__Trecho fornecido__:

# # # #

O peemedebista tem sido questionado sobre a intimidade de suas relações com empresários depois que admitiu ter viajado num jato de Eike Batista para ir à festa de Fernando Cavendish, dono da construtora Delta. Reportagem de Terra Magazine revelou que empresas beneficiadas com redução de impostos pelo governo Cabral em 2010 doaram mais de R$ 7 milhões à campanha dele e ao PMDB do Rio. Os dados sobre as isenções estão em levantamento da Secretaria da Fazenda feito por solicitação do deputado estadual Marcelo Freixo (Psol-RJ).
A enoteca beneficiada pelo decreto da cesta básica não produz ou importa alimentos. “Existe um consenso na lei sobre isenção de itens da cesta básica, mas vinho eu tenho certeza que não é um desses itens”, constata a advogada tributarista da Fundação Getúlio Vargas, Vanessa Rahal Camado. “Não existe nenhuma justificativa, não há programa para incentivo de bebida”. O grupo Fasano foi procurado pela reportagem e ainda não deu retorno sobre o caso.
O produto mais barato encontrado na enoteca carioca do grupo Fasano é a meia garrafa do vinho do litoral chileno Isla Negra, que custa R$ 19,00. A mais cara é a garrafa do champagne rosé Krug, que pode ser levado para casa por R$ 1.640,00.
O Tribunal de Contas do Estado (TCE) do Rio vai auditar, entre os dias 4 e 29 de julho, benefícios fiscais concedidos pelo governo ao longo do primeiro trimestre deste ano. O objetivo é checar se há isonomia e determinar quais são os impactos nos caixas do Estado.
Incentivo para motéis
A lista dos isentos tem ainda empresas inusitadas, como o Motel Champion. Identificado como hotel no site e na lista da Secretaria da Fazenda, o estabelecimento respondeu a Terra Magazine que é um “motel, com eme de Maria, com espelho no teto de todas as suítes”. O empreendimento recebeu R$ 5,9 mil em isenção de impostos desde 2007.
E o Champion não foi o único. Doze mil de isenção foram dados ao Motel Oklahoma, onze mil ao L’Amour Motel. Nestes três casos, o benefício foi concedido com base no decreto 34.681/2002, o qual trata de uma série de itens diversos, mas não se debruça, em nenhum momento, sobre incentivo a motéis. O decreto fala em filmes fotográficos, equipamentos destinados ao reaparelhamento, ampliação e modernização da infraestrutura aeroportuária, equipamentos destinados ao aparelhamento e modernização dos portos, importação de pescado, maçã e pera e softwares para computador.
Incertezas legais
No Brasil, os Estados não têm autonomia para isentar nenhum tipo de setor ou empresa. Eles dependem da aprovação do Confaz, que reúne todas as Unidades da Federação. “Só com a aprovação de todos os Estados, um governador pode oferecer a isenção”, explica Vanessa. “Mas, na prática, não é o que acontece, a oferta desses benefícios fiscais fica submetida a interesses locais”.
O governo Cabral isentou grandes construtoras, produtores e importadoras como a Odebrecht, a Queiroz Galvão e a fabricante de pneus Michelin. Em entrevista à rádio CBN nesta quarta-feira (29), Cabral ressaltou que são esses benefícios que atraem grandes empresas a fazer negócio no Estado. “Mas muitas vezes o que o Estado perde é muito maior do que os benefícios (como geração de empregos) que a empresa traz”, avalia Vanessa. Argumento evidente no caso dos motéis e vinhos.

# # # #

__Dados para análise__:
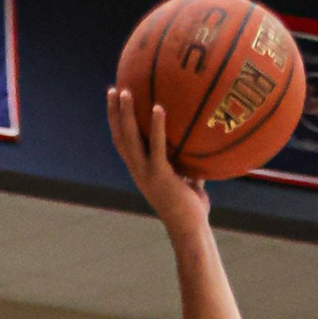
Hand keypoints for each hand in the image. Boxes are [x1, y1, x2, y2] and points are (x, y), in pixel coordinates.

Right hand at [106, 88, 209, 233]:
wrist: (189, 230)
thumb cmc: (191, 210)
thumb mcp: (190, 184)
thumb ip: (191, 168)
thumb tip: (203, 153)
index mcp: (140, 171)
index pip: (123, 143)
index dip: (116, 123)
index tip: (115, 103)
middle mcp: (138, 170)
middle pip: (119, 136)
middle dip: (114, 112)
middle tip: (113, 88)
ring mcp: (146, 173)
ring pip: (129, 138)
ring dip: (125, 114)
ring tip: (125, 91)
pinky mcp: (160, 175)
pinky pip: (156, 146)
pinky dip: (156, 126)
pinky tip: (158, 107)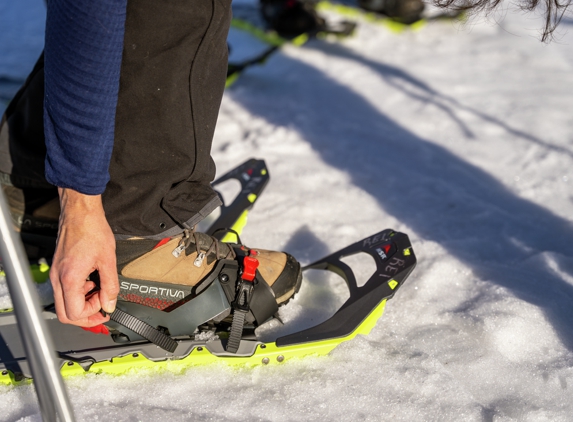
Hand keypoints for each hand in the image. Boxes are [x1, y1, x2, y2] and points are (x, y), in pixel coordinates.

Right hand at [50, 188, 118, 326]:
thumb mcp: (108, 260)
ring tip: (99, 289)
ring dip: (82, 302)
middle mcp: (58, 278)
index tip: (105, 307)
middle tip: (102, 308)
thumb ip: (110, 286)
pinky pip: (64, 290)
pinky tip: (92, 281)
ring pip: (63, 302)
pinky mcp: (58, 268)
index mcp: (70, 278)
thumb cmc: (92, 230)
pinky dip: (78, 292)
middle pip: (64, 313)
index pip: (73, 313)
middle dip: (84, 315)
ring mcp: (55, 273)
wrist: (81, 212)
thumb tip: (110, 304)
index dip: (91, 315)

# # # #

__Tarefa a realizar__: Transcreva fielmente a parte do trecho fornecido que começa em "O produto mais" e segue até "impostos desde 2007.".

__Resposta da tarefa__:
O produto mais barato encontrado na enoteca carioca do grupo Fasano é a meia garrafa do vinho do litoral chileno Isla Negra, que custa R$ 19,00. A mais cara é a garrafa do champagne rosé Krug, que pode ser levado para casa por R$ 1.640,00.
O Tribunal de Contas do Estado (TCE) do Rio vai auditar, entre os dias 4 e 29 de julho, benefícios fiscais concedidos pelo governo ao longo do primeiro trimestre deste ano. O objetivo é checar se há isonomia e determinar quais são os impactos nos caixas do Estado.
Incentivo para motéis
A lista dos isentos tem ainda empresas inusitadas, como o Motel Champion. Identificado como hotel no site e na lista da Secretaria da Fazenda, o estabelecimento respondeu a Terra Magazine que é um “motel, com eme de Maria, com espelho no teto de todas as suítes”. O empreendimento recebeu R$ 5,9 mil em isenção de impostos desde 2007.